SUNBEAM CORPORATION (CANADA) LIMITED

Décisions


SUNBEAM CORPORATION (CANADA) LIMITED
v.
LE SOUS-MINISTRE DU REVENU NATIONAL
Appel no AP-96-054

TABLE DES MATIÈRES

Ottawa, le vendredi 14 février 1997

Appel n o AP - 96 - 054

EU ÉGARD À un appel entendu le 10 décembre 1996 aux termes de l'article 67 de la Loi sur les douanes, L.R.C. (1985), ch. 1 (2e suppl.);

ET EU ÉGARD À une décision rendue par le sous-ministre du Revenu national le 10 avril 1996 concernant une demande de réexamen aux termes de l'article 63 de la Loi sur les douanes.

ENTRE

SUNBEAM CORPORATION (CANADA) LIMITED Appelant

ET

LE SOUS-MINISTRE DU REVENU NATIONAL Intimé

L'appel est admis.


Lyle M. Russell ______ Lyle M. Russell Membre présidant

Michel P. Granger ______ Michel P. Granger Secrétaire





La question en litige dans le présent appel consiste à déterminer le classement tarifaire de coussins chauffants importés en septembre 1993. Au moment de leur importation, les marchandises en cause ont été classées dans le numéro tarifaire 6307.90.99 à titre d'autres articles confectionnés d'autres matières textiles, et l'intimé a confirmé ce classement lors d'un réexamen.
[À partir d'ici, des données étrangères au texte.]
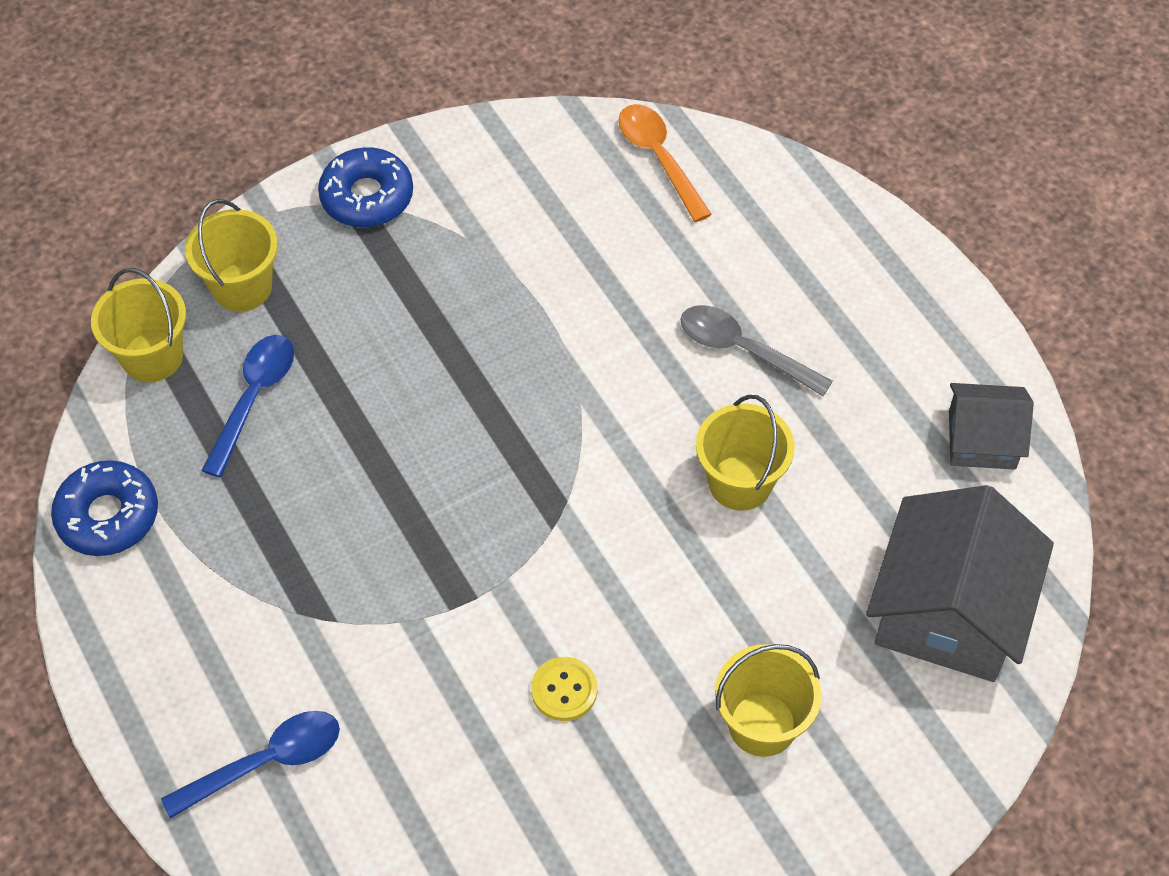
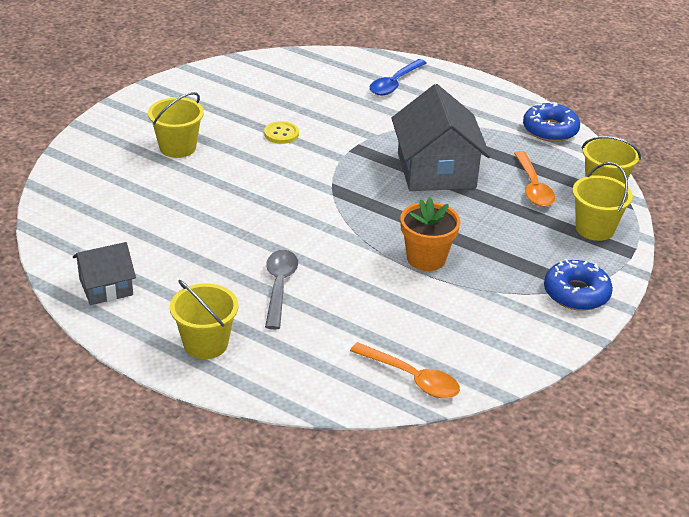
camera: 150 degrees right, 20 degrees down
(253, 399) = (533, 187): blue spoon -> orange spoon
(515, 324) = (426, 258): none -> orange flower pot
(740, 483) = (243, 227): yellow bucket -> yellow bucket (205, 344)
(744, 350) = (279, 287): grey spoon -> grey spoon turned 90 degrees counterclockwise
(949, 611) = (97, 209): grey house -> grey house (436, 170)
L'appelant soutient que les marchandises en cause doivent être classées dans le numéro tarifaire 8516.79.99 à titre d'autres appareils électrothermiques pour usages domestiques.
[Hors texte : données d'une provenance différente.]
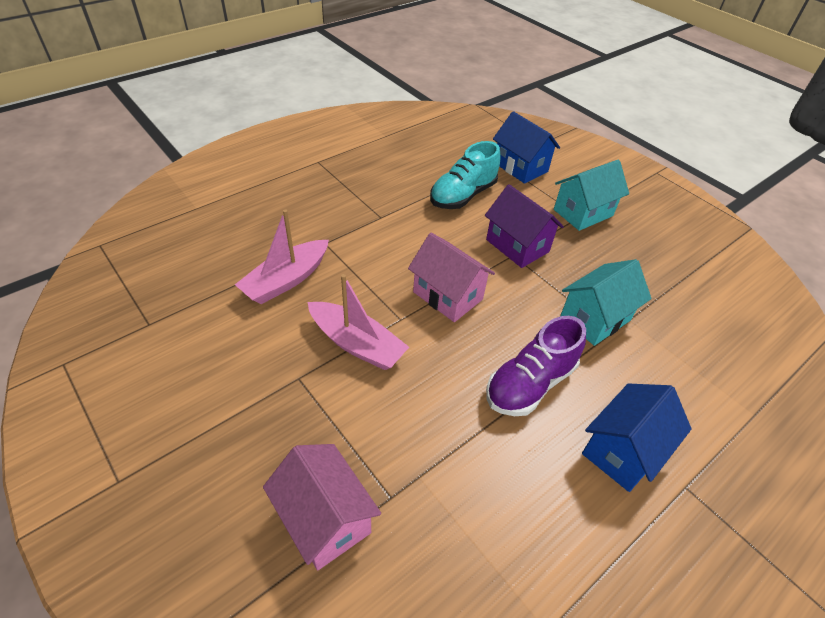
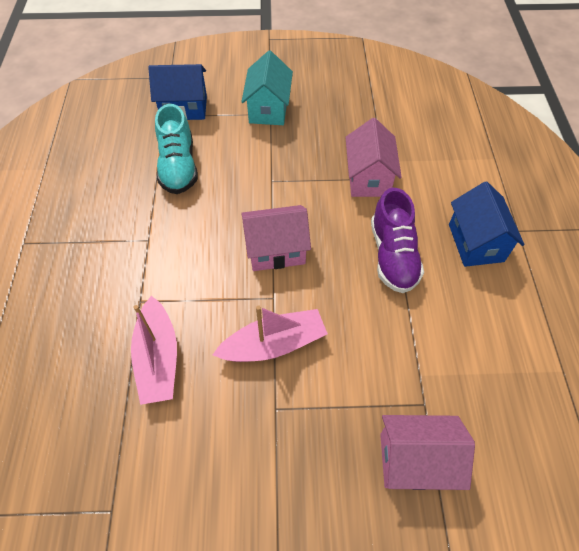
camera: 50 degrees left, 10 degrees up
(517, 246) = (265, 171): purple house -> none
(595, 318) = (368, 178): turquoise house -> pink house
DÉCISION : L'appel est admis. Le Tribunal est d'avis que les marchandises en cause ne servent aucune fonction utile sans la capacité de production de chaleur que leur confère le composant électrique et, par conséquent, conclut qu'elles sont dénommées plus spécifiquement dans la position no 85.16 que dans la position no 63.07. Les marchandises en cause doivent donc être classées dans le numéro tarifaire 8516.79.99 à titre d'autres appareils électrothermiques pour usages domestiques.
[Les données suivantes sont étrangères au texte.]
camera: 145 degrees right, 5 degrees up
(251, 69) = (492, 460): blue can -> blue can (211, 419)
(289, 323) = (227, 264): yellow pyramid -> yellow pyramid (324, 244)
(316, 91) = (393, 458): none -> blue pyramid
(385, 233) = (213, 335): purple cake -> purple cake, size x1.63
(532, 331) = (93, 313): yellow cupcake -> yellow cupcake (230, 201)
Lieu de l'audience : Ottawa (Ontario) Date de l'audience : Le 10 décembre 1996 Date de la décision : Le 14 février 1997
Membre du Tribunal : Lyle M. Russell, membre présidant
Avocat pour le Tribunal : Hugh J. Cheetham
Greffier : Margaret Fisher
Ont comparu : Gregory Kanargelidis, pour l'appelant Josephine A.L. Palumbo, pour l'intimé





Le présent appel est interjeté aux termes du paragraphe 67(1) de la Loi sur les douanes [1] (la Loi) à l'égard d'une décision rendue par le sous-ministre du Revenu national le 10 avril 1996. Le présent appel est entendu par un seul membre du Tribunal [2] .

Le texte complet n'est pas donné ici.